**TEXT SECTION**
Hoppin’ John: A New Year’s Recipe for Success
If you’ll be ringing in the new year at home, then why not take your taste buds on an adventure down South with our spin on a traditional New Year’s Day recipe, Hoppin’ John?
Fun Fact #1: Traditionally, particularly in the Southern United States, black-eyed peas are thought to bring good fortune to those who eat them on New Year’s Day. It has long been said that eating “beans and greens,” which symbolize coins and paper money, respectively, brings humility, good fortune, and great monetary gain. Along with cornbread, another staple in the Southern diet, the following phrase was coined (no pun intended): “Peas for pennies, greens for dollars, and cornbread for gold.”
Black-eyed peas are the key ingredient in this recipe, and while they may not make you want to get up and dance like the band that goes by the same name, they may bring you prosperity in the new year.
Fun Fact #2: Although called a pea, black-eyed peas are technically a bean, and along with peas, lentils, other beans, and peanuts, black-eyed peas are members of the legume family. While small in size, these beans are versatile; they are a great addition to soups and stews, and they can even be served as a standalone side dish. Black-eyed peas are packed with protein, potassium, iron, and fiber, and they are low in calories and fat too.
The traditional Hoppin’ John dish is made with rice, which you are more than welcome to add, but we included kale and other vegetables to make this even more nutrient-dense while being more carb- and calorie-conscious. Overall, this recipe is a nutrient powerhouse, and it’s delicious to boot!

**DATA LISTING**
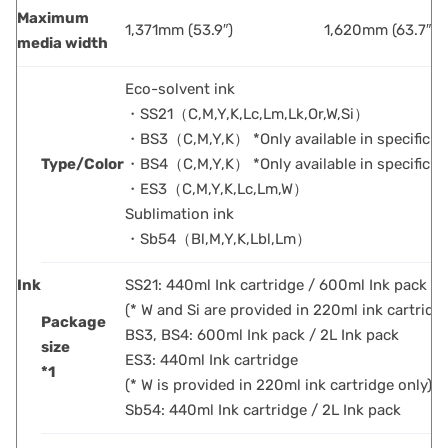
Maximum
1,371mm (53.9″)
1,620mm (63.7″)
media width
Eco-solvent ink
・SS21（C,M,Y,K,Lc,Lm,Lk,Or,W,Si）
・BS3（C,M,Y,K） *Only available in specific c
Type/Color
・BS4（C,M,Y,K） *Only available in specific c
・ES3（C,M,Y,K,Lc,Lm,W）
Sublimation ink
・Sb54（Bl,M,Y,K,Lbl,Lm）
Ink
SS21: 440ml Ink cartridge / 600ml Ink pack / 
(* W and Si are provided in 220ml ink cartridg
Package
BS3, BS4: 600ml Ink pack / 2L Ink pack
size
ES3: 440ml Ink cartridge
*1
(* W is provided in 220ml ink cartridge only)
Sb54: 440ml Ink cartridge / 2L Ink pack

**EXERCISE AIM**
Rewrite the Hoppin' John text from "Fun Fact #2: Although" to "and fat too.", putting "salads and casseroles" in place of "soups and stews".

**RESULT**
Fun Fact #2: Although called a pea, black-eyed peas are technically a bean, and along with peas, lentils, other beans, and peanuts, black-eyed peas are members of the legume family. While small in size, these beans are versatile; they are a great addition to salads and casseroles, and they can even be served as a standalone side dish. Black-eyed peas are packed with protein, potassium, iron, and fiber, and they are low in calories and fat too.